Всегда раздражало социальное давление, требующее от меня деторождения, просто потому, что я вроде как женщина и, значит, рождена для этого. А у меня и идентичности такой, что я женщина, никогда не было. Всегда чувствовала себя скорее существом андрогинным или квиром. Но это хрен объяснишь всем этим кумушкам-тётушкам с их вопросами, когда уже. Хотелось на хуй посылать. А бабушка покойная, когда я была юной девушкой, всё ругала меня, когда я уходила на гулянки, что, мол, в подоле принесёшь. А потом годы шли, и подол мой оставался пуст, бабушка уже и хотела бы увидеть правнуков, и ждала, но так и не дождалась – через три месяца после её смерти я забеременела.
Я помню, что в 2014 году, когда я пришла на приём к психоаналитику, я сказала ей, что не хочу детей и не планирую. В том же году в сауне мы разговорились с десятилетним мальчиком. Мальчик спросил меня: «У вас есть сын?» – «Нет», – ответила я. «Почему?» – спросил он. Я не знала, что сказать. Я понимаю его вопрос: молодая женщина возраста его мамы, и у неё нет сына, как у его мамы, это такое противоречие в определении для ребёнка. Как дядя без племянника, муж без жены, верх без низа и всё такое. К тому же ребёнок знает, как мама его любит, как он её любит, и не понимает, почему у других не так, хотя вроде могло бы быть так.
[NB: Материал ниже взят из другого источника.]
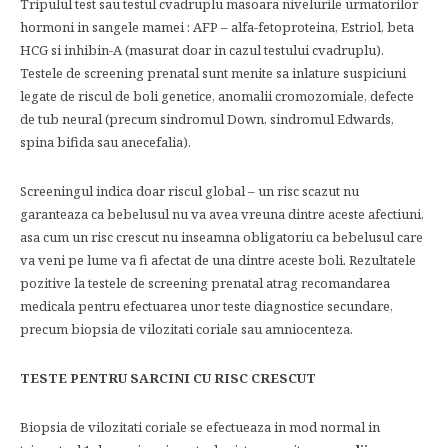
Tripulul test sau testul cvadruplu masoara nivelurile urmatorilor
hormoni in sangele mamei : AFP – alfa-fetoproteina, Estriol, beta
HCG si inhibin-A (masurat doar in cazul testului cvadruplu).
Testele de screening prenatal sunt menite sa inlature suspiciuni
legate de riscul de boli genetice, anomalii cromozomiale, defecte
de tub neural (precum sindromul Down, sindromul Edwards,
spina bifida sau anecefalia).
Screeningul indica doar riscul global – un risc scazut nu
garanteaza ca bebelusul nu va avea vreuna dintre aceste afectiuni,
asa cum un risc crescut nu inseamna obligatoriu ca bebelusul care
va veni pe lume va fi afectat de una dintre aceste boli. Rezultatele
pozitive la testele de screening prenatal atrag recomandarea
medicala pentru efectuarea unor teste diagnostice secundare,
precum biopsia de vilozitati coriale sau amniocenteza.
TESTE PENTRU SARCINI CU RISC CRESCUT
Biopsia de vilozitati coriale se efectueaza in mod normal in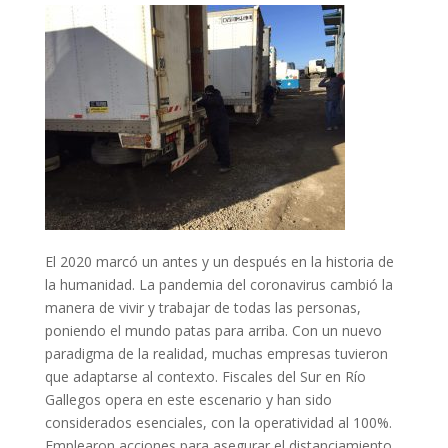
El 2020 marcó un antes y un después en la historia de
la humanidad. La pandemia del coronavirus cambió la
manera de vivir y trabajar de todas las personas,
poniendo el mundo patas para arriba. Con un nuevo
paradigma de la realidad, muchas empresas tuvieron
que adaptarse al contexto. Fiscales del Sur en Río
Gallegos opera en este escenario y han sido
considerados esenciales, con la operatividad al 100%.
Emplearon acciones para asegurar el distanciamiento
Егор пришёл ко мне сразу, как я его позвала. А позвала я его, когда встретила Гошу и впервые почувствовала, что в этих отношениях дети возможны. Плюс я проходила тогда анализ у лучшего на свете психоаналитика. И ещё дедушка, мой самый любимый человек, как раз тогда уходил. Как-то это тоже спровоцировало переоценку многого и способствовало желанию родить ребёнка. Очень жаль, что дедушка до этого не дожил. Я знала, что беременность может вызвать обострение моего заболевания, ухудшить его течение, с непредсказуемыми последствиями. Но я всё равно решилась на это. Так и произошло: у меня наступило очень сильное ухудшение, какого не было с самого начала болезни. Я до сих пор не восстановилась от этого. Но зато – у меня появился Егор.
Когда Егор родился, я поняла, что быть его мамой – для меня гораздо более подходит, чем почти все остальные вещи на свете. Многие мои знакомые, наверное, вообще не знают того чувства, которое является для меня блаженством. Они, скорее, склонны испытывать радость от символического и социального измерения жизни, от своей реализации в этих измерениях. А я к этому почти равнодушна, для меня блаженство – это ликование каждого атома в моём теле от соприкосновения с любимым существом, плоть к плоти, биение сердца к биению сердца, огромная, бесконечная нежность и радость, пронзающая насквозь, от возможности видеть его, быть рядом, это блаженство звериное и божественное, на уровне тела и всего существа, какой-то внутренний шорох умиления, когда сын просто пробегает мимо, блаженство утробное, как будто я, как большая дикая кошка, постоянно мурлыкаю на него и вылизываю своего детёныша. И это постоянный нож в сердце, постоянный страх: вдруг что-то случится. И такая любовь, глубинная, звериная, слепая, – в отличие от любви более умственной, царящей в свете разума, который как бы просветляет и сдерживает чувство, – она и про смерть тоже. Любовью разумной, светлой и сострадательной, конечно, я сына тоже люблю, она вообще лежит в основе моего отношения к миру и людям. Но к сыну есть и эта другая любовь, слепая и глухая, внеразумная любовь, и вот её я, кроме сына, очень мало к кому испытывала в жизни. Такая любовь – про предельные, невыносимые вещи, про детство и смерть, про то блаженство, которое когда-то было у меня с моей мамой, про что-то навсегда утраченное и обетованное, про землю, в которую все лягут, про запредельную тоску, которая есть в этой любви. Я понимаю прекрасно, что многие люди чувствуют это совсем по-другому, что у них этого чувства – как у меня – нет; все мы разные. Но для меня теперь мама и сын – это главные отношения, которые есть в моей жизни.
Нет сил
Однажды мне на голову нагадил голубь, но у меня настолько не было сил, что я ещё неделю проходила с засохшим помётом в волосах и только потом наконец собралась с силами и помыла голову.